MCPMark — "快速回归测试"的实用主义首选

5 分钟启动 + 127 task + pass^k 完善 — 工程友好度最高。DeepSeek V3.2 技术报告引用给了它"开源模型同行采用"的标签,这是它和 Atlas 的差异化武器。但没有 RL gym 配套 + 无 frontier model card 引用,定位长期会是"practical companion"而非"primary benchmark"。

MCP-Universe — 学术风格的综合 baseline, 但被 Atlas 抢走了"frontier 引用"位

规模虽不及 Atlas (231 vs 1000) 也不及 Toolathlon (11 server vs 32 app),但领域覆盖最像传统 benchmark(location nav / repo / financial / 3D / browser / web search 6 domain)+ 完整 agent SDK + dashboard,适合 paper 的 multi-domain ablation。新版本支持运行 MCPMark task(README "MCP-Universe now supports evaluating the MCPMark tasks") — 这是好事,但也暗示它在向"meta framework"转,不再坚持"自己是 the benchmark"。

我对未来 6-12 个月的预测

Atlas 继续被 frontier 引用,但 Scale AI 必须在 2026 下半年开放某种 self-submit (例如"community-experiments" repo 模式),否则学术界会逐渐转向 Toolathlon。
Toolathlon-Gym 在第一篇用它训出来的论文(预计 2026 Q3)发出来后会暴涨。这是当前最被低估的 RL training asset。
MCPMark 因为 DeepSeek 引用 + Qwen team 提及,会被中国开源 lab 大量用作主报告;但 frontier 仍不太可能采用。
MCP-Universe 可能逐渐变成"framework provider"而不是"benchmark"。
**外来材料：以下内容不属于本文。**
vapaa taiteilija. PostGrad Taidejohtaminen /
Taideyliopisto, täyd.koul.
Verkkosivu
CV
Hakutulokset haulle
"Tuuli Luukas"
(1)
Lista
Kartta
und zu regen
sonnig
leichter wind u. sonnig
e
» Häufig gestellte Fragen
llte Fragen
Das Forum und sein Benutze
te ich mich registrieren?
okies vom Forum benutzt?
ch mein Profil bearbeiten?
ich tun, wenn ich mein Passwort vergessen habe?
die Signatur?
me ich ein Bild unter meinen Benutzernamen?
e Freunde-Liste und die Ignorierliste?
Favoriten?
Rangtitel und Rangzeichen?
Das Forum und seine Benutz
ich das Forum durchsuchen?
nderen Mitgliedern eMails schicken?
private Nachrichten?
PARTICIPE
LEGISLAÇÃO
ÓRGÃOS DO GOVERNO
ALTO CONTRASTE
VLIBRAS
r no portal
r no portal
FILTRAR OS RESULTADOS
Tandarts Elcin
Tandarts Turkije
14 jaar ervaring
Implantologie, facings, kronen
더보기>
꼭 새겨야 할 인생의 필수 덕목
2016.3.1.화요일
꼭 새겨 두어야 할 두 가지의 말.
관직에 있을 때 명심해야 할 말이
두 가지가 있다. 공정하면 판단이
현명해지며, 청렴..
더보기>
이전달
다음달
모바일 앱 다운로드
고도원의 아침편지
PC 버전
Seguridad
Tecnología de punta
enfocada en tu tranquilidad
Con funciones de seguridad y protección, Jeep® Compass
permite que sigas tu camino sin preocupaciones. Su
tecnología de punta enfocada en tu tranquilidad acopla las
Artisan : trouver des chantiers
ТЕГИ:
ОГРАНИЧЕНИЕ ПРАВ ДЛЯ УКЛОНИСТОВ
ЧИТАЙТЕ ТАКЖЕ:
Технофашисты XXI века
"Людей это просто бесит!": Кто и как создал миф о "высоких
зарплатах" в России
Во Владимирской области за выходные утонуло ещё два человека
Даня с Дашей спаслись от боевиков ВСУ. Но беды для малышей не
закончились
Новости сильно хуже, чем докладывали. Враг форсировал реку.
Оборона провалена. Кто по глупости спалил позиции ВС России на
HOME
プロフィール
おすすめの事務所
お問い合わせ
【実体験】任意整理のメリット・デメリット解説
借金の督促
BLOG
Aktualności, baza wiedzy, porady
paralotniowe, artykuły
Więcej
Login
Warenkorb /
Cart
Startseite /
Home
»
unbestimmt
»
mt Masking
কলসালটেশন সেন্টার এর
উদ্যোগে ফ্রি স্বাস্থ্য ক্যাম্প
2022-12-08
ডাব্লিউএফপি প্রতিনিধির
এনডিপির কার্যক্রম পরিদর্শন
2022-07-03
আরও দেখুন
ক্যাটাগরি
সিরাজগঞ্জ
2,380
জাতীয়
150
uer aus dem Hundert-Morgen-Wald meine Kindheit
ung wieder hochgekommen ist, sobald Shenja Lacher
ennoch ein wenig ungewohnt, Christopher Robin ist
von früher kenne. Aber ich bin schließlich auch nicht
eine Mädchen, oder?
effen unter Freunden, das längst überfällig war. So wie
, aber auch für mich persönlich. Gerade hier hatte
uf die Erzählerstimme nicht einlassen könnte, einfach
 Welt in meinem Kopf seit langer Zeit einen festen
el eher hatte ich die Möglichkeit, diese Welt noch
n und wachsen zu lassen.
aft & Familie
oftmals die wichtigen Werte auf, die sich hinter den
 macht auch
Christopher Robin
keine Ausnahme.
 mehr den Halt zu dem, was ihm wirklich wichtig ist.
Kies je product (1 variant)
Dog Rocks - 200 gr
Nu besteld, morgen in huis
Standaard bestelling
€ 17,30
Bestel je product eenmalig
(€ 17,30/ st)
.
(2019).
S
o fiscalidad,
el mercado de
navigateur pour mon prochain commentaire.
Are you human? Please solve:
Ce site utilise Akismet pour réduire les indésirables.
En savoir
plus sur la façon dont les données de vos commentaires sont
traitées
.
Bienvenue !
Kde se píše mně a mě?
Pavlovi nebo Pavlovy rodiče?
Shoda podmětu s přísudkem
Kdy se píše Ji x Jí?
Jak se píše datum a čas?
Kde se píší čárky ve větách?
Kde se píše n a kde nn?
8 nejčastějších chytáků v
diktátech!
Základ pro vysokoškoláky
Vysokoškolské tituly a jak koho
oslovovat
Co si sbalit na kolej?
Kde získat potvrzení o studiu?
它的 framework 价值(MCP+ context mgmt, W&D research agent)会盖过 benchmark 本身。

对你(用户)的具体建议: 既然你之前已经精读了 #19 MCP-Atlas, 下一步应该精读 Toolathlon 主论文 (2510.25726) + Toolathlon-Gym 工程文档。这两者组合是 2026 年训练 MCP tool-use agent 的最优起点;Atlas 和 Universe 当评测刻度即可,不必投入实现成本。

数据快照: 2026-05-15 · GitHub API · arXiv · 各官方 leaderboard · Anthropic Opus 4.7 launch post · Google DeepMind Gemini 3.1 Pro model card · 第三方 GPT-5.5 报告(OpenAI 主页 403 抓不到)
本文是调研笔记而非精读;关于 MCP-Atlas 的深入精读见 #19。